With those ethical mandates in mind, let's now consider the kinds of public statements federal prosecutor Bharara has reportedly made in commenting on his office's case against Sheldon Silver.
("Reportedly" only because I did not personally hear or see these remarks emanating from Bharara's mouth. But they have been widely reported in the NY Times, the NY Daily News, the Observer, Vanity Fair, and elsewhere.)

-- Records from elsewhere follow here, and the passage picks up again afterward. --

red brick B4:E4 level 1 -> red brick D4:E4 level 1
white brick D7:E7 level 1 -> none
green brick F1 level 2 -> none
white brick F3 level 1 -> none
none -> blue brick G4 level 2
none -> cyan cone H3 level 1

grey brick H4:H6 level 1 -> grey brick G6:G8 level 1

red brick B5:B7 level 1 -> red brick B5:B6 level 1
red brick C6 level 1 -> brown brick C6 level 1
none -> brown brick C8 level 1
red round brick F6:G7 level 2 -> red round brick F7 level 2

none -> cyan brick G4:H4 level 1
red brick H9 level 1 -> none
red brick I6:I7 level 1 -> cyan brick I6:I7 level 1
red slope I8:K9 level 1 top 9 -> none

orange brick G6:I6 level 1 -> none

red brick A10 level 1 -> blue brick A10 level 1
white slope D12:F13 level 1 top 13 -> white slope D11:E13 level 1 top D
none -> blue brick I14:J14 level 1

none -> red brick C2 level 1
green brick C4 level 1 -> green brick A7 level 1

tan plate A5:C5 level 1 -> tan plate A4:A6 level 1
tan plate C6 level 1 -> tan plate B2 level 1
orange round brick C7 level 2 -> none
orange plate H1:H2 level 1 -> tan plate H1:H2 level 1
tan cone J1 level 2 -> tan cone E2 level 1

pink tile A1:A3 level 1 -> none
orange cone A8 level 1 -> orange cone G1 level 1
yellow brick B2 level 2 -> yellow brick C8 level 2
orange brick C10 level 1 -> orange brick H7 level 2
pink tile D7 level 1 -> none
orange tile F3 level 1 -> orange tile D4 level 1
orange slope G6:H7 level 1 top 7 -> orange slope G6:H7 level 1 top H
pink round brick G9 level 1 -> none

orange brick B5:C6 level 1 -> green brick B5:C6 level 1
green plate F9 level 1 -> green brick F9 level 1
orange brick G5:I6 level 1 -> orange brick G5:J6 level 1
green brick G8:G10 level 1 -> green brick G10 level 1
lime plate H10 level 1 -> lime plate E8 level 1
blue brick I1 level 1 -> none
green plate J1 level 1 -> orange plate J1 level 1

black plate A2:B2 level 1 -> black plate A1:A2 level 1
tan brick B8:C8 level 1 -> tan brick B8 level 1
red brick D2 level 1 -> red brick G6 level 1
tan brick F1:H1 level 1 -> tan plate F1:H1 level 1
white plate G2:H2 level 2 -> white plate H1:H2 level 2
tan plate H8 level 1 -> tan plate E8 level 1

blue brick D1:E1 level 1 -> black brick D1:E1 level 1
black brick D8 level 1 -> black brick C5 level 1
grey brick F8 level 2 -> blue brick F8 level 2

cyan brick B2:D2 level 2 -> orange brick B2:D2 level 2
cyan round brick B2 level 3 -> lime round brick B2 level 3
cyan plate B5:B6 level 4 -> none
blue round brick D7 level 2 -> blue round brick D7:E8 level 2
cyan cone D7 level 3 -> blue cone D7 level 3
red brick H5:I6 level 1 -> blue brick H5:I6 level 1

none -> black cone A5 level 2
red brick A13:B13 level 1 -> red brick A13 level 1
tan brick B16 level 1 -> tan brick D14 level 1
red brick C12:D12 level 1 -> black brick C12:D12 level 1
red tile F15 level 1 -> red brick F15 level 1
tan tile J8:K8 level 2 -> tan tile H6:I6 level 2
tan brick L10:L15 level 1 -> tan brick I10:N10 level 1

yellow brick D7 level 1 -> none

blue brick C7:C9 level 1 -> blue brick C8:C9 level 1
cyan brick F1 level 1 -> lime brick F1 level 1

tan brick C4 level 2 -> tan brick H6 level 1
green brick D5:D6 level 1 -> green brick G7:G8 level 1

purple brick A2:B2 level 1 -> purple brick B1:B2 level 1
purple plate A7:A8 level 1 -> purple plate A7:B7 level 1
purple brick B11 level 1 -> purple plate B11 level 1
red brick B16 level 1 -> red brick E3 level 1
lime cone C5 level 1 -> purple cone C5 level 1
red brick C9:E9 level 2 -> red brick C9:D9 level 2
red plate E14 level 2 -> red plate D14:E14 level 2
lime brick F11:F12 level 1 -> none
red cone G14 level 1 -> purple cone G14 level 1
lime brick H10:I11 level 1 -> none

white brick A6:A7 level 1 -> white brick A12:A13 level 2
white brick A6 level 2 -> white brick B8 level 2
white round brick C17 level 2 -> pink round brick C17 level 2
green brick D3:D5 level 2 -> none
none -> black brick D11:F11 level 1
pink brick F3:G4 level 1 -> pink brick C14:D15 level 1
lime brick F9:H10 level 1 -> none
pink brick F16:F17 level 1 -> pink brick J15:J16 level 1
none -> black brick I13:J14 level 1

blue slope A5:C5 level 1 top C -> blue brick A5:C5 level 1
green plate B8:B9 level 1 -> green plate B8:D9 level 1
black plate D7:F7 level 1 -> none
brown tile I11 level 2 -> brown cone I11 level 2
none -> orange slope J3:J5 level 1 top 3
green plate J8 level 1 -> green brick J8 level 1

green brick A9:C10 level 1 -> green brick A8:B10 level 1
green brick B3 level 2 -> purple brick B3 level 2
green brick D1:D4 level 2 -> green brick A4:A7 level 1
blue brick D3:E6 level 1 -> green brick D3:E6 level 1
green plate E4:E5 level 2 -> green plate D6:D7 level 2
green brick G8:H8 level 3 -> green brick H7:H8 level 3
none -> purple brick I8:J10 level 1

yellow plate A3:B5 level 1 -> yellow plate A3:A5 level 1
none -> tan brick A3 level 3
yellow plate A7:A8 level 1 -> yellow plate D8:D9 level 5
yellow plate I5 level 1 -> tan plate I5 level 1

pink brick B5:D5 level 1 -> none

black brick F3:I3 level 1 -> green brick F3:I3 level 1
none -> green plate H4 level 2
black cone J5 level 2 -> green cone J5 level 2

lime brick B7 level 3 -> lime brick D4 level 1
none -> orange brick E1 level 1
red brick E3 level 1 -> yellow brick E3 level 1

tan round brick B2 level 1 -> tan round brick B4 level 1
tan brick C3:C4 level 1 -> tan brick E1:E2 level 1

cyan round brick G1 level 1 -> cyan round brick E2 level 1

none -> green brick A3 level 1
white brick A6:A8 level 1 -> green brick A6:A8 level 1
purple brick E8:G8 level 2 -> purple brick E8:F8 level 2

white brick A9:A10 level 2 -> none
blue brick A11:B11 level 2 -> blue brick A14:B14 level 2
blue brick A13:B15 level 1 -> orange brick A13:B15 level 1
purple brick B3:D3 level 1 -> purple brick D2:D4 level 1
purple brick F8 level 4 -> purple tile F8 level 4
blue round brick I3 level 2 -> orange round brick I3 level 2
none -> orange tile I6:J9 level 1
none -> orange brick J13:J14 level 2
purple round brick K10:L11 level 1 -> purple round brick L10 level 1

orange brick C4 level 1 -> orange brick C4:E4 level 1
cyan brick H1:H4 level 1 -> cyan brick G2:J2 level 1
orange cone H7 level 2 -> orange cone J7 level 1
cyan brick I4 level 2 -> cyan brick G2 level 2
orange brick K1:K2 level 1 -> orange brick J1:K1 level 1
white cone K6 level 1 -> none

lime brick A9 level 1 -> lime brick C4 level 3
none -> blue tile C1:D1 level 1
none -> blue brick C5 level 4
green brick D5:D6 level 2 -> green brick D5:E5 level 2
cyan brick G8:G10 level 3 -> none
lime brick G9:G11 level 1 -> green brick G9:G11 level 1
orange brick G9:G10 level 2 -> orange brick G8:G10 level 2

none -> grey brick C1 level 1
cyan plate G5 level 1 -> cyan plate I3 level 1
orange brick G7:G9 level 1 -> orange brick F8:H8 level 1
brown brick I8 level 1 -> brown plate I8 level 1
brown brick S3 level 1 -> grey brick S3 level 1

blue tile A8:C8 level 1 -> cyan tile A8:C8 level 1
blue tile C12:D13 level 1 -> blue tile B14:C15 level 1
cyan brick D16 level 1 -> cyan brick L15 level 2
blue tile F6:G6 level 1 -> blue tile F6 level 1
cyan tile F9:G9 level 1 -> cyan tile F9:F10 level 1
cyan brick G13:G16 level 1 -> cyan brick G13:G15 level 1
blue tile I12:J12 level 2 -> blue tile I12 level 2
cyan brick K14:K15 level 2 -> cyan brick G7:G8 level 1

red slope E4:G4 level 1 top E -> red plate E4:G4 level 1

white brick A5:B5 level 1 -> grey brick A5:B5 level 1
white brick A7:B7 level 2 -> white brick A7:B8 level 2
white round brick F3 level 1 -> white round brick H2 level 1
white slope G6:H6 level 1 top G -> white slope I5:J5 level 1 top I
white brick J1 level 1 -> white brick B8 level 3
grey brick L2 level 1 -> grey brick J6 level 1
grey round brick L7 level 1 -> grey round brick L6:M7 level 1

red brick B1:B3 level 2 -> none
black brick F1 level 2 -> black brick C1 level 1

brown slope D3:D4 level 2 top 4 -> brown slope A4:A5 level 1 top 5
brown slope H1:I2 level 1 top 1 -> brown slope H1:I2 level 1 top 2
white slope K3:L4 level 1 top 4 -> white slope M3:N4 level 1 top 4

Here are just a few examples:
“How could Speaker Silver, one of the most powerful men in all of New York, earn millions of dollars in outside income without deeply compromising his ability to honestly serve his constituents? Today, we provide the answer: He didn’t.”
“These charges go to the very core of what ails Albany — a lack of transparency, lack of accountability and a lack of principle joined with an overabundance of greed, cronyism and self-dealing.” 
“When you see somebody who has basically sold his office to line his pockets and compromised his integrity and ethics with regard to how to make decisions that affect people’s lives, that’s a big problem. And it’s a big problem for democracy.”
“It’s the concentration of power. Power in New York State, as far as anyone can tell, is concentrated in the hands of just a few men—some would say, just three men.”
“Why three men? Can there be a woman? Do they always have to be white? How small is the room that they can only fit three men? Is it three men in a closet? Are there cigars? Can they have Cuban cigars now? After a while, doesn't it get a little gamey in that room?”
 “The decision to charge the speaker of the New York Assembly yesterday was made by more than three men in a room.”
 “The people of New York should be disappointed, but they should be more than disappointed. They should be angry. When so many of their leaders can be bought for a few thousand dollars, they should think about getting angry."
So let me ask:
Which of those statements was actually necessary for law enforcement?
Which of those statements was in any sense necessary to insure the public's health or safety--as, for example, from a violent fugitive?
Which of those statements in any sense whatsoever reflected a presumption of innocence until conviction?
Which of those statements in any sense whatsoever reflected an ethical aspiration to do justice, unmired by personal bias and animosity?
Which of those statements reflects the ethical mandate to avoid trial through the media rather than in the courtroom?
(Need I say none?)

On the other hand:
Did those statements heighten public condemnation of the accused?
Did they tend to prejudice the public
Did they likely prejudice members of the public who might be called for jury duty?
Did they reflect a determination to convict and punish, rather than to insure that the legal system operates to protect the rights of the accused and to do what the legal system requires?
Did they reflect the emotions of a man on a crusade, rather than a prosecutor doing the law's work impartially--and yes, ethically?
(All of them?)

It's seems pretty clear to me.
These public comments--and apparently many others--were inappropriate.
They were hardly necessary to serve any proper prosecutorial or law enforcement purpose.
They seem clearly to fall outside the boundaries of public statements permissible under basic rules of legal ethics.

The United States Attorney owes it to his office, and to the justice system he is entrusted to serve, to conduct himself less like a crusading politician and more like an ethically restrained prosecutor.